→ **WHAT TO PRODUCE**:
Duplicate the lines between the one holding "collectors: R. K. Godfrey & S. Boyce" and the one holding "country: Philippines", inclusive.
+++ TASK MATERIAL
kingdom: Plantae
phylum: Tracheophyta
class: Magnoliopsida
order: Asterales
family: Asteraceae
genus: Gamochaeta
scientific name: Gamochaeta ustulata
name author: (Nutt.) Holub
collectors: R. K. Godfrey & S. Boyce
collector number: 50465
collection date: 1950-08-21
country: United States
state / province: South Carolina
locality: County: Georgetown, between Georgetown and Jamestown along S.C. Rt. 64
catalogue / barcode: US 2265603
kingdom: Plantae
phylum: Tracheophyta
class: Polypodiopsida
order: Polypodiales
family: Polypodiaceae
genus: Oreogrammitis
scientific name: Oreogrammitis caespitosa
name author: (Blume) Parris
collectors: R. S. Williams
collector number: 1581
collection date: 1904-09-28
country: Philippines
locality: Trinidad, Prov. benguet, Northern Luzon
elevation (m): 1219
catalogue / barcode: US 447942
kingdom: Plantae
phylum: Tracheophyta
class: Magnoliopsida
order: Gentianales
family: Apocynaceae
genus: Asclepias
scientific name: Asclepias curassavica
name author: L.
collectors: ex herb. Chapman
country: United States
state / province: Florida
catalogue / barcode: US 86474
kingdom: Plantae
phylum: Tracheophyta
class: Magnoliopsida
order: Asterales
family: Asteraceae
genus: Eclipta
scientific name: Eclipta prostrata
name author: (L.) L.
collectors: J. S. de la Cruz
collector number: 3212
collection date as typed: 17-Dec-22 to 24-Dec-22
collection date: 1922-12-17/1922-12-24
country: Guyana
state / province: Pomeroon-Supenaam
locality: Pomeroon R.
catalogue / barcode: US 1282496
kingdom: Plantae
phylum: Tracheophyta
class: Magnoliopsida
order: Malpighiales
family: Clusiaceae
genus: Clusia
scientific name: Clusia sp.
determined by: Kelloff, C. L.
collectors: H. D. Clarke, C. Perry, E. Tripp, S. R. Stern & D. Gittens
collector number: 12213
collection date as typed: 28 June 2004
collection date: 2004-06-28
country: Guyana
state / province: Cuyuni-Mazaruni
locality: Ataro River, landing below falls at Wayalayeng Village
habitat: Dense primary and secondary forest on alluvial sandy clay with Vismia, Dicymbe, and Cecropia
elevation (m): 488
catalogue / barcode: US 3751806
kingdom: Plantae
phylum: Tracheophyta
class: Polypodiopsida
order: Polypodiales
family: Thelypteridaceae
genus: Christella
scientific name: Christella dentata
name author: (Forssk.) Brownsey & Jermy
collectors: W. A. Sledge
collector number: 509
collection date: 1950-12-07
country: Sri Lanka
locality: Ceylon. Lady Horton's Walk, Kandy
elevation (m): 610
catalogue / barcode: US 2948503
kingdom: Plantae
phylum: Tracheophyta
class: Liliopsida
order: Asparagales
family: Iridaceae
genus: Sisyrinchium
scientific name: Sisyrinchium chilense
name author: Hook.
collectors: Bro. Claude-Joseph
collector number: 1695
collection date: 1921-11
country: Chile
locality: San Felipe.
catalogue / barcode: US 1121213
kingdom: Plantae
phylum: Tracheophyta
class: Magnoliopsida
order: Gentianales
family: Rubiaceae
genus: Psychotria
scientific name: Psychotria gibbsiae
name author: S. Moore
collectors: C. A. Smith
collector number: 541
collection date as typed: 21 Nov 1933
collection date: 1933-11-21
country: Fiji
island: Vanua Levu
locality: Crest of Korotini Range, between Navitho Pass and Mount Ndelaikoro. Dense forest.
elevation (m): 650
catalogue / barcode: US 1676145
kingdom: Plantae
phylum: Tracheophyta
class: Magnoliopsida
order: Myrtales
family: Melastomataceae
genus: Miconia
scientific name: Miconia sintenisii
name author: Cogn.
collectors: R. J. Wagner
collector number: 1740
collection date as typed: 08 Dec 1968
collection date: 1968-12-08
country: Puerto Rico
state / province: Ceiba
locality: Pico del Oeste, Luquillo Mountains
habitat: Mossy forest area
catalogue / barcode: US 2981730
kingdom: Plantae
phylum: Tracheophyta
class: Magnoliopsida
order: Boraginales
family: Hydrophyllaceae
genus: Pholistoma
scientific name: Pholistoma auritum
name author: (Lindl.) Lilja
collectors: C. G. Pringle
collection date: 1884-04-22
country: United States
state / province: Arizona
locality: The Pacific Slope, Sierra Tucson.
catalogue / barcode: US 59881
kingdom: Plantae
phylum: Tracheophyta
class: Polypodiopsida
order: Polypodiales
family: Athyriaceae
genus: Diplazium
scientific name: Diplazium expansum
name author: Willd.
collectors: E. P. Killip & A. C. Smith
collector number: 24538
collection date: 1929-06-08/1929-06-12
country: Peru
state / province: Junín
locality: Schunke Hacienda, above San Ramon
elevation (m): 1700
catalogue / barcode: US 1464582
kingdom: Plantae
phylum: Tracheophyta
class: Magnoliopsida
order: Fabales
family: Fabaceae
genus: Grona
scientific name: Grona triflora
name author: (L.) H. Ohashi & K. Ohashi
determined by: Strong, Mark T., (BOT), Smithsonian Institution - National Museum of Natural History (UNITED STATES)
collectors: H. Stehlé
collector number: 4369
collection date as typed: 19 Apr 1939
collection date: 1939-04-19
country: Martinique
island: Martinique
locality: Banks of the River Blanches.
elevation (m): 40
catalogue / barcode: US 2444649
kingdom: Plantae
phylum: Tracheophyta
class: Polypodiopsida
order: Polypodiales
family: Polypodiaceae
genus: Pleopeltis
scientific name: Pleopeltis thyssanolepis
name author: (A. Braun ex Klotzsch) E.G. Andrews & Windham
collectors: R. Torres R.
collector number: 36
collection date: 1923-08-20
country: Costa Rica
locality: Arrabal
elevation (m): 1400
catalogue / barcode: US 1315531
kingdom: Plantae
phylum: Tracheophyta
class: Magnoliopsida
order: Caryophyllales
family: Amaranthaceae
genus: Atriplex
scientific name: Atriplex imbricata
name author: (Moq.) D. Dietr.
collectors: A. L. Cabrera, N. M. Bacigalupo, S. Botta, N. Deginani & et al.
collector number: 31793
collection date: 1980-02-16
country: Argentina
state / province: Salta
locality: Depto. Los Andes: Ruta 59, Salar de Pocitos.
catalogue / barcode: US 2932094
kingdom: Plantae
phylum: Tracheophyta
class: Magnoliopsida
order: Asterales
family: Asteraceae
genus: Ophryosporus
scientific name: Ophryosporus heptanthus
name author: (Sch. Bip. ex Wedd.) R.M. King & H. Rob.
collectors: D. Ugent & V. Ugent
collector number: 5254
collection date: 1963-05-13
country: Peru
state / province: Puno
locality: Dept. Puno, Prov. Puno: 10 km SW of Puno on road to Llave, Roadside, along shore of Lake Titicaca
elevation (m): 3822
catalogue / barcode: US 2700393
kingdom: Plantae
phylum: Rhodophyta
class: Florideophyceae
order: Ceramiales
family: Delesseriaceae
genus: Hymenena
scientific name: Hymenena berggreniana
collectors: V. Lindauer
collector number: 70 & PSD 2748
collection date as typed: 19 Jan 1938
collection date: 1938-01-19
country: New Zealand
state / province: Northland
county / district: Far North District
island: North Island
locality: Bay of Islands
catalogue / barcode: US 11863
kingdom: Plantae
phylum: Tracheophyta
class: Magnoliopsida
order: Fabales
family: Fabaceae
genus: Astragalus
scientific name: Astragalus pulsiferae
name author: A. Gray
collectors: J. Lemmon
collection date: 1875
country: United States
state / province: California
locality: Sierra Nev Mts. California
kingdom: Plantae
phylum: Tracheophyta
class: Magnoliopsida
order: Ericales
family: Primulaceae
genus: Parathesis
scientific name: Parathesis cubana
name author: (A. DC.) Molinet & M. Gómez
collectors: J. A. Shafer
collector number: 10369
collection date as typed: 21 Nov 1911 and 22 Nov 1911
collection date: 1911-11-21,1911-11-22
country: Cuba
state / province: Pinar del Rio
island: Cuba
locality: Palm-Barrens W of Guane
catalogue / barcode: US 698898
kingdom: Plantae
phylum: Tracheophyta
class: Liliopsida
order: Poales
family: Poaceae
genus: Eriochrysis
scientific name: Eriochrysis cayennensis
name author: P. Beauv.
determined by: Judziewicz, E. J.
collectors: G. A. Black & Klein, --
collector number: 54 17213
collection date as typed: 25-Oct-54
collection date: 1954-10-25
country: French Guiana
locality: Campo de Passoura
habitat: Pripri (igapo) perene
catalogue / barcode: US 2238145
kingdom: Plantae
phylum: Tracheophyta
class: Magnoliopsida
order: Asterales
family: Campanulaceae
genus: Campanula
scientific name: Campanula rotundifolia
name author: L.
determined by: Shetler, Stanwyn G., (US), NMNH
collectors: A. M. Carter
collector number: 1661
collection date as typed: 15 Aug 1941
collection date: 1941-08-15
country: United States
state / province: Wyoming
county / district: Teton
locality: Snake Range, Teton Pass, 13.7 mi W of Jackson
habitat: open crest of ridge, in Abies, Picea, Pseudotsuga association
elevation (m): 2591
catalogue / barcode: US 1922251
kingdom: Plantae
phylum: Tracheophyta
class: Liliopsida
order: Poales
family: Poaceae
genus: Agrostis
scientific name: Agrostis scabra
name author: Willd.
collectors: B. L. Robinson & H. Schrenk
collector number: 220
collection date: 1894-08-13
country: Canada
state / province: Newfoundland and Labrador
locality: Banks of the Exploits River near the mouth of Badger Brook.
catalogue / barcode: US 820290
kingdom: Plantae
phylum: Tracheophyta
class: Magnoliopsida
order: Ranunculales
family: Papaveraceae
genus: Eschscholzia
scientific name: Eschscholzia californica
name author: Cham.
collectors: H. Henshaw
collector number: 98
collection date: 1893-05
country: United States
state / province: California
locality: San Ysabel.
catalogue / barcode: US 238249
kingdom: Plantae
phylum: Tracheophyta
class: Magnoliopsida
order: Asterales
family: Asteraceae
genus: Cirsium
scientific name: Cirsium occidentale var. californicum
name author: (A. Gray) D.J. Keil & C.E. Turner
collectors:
++++++
→ **RESULT BELOW**:
collectors: R. K. Godfrey & S. Boyce
collector number: 50465
collection date: 1950-08-21
country: United States
state / province: South Carolina
locality: County: Georgetown, between Georgetown and Jamestown along S.C. Rt. 64
catalogue / barcode: US 2265603
kingdom: Plantae
phylum: Tracheophyta
class: Polypodiopsida
order: Polypodiales
family: Polypodiaceae
genus: Oreogrammitis
scientific name: Oreogrammitis caespitosa
name author: (Blume) Parris
collectors: R. S. Williams
collector number: 1581
collection date: 1904-09-28
country: Philippines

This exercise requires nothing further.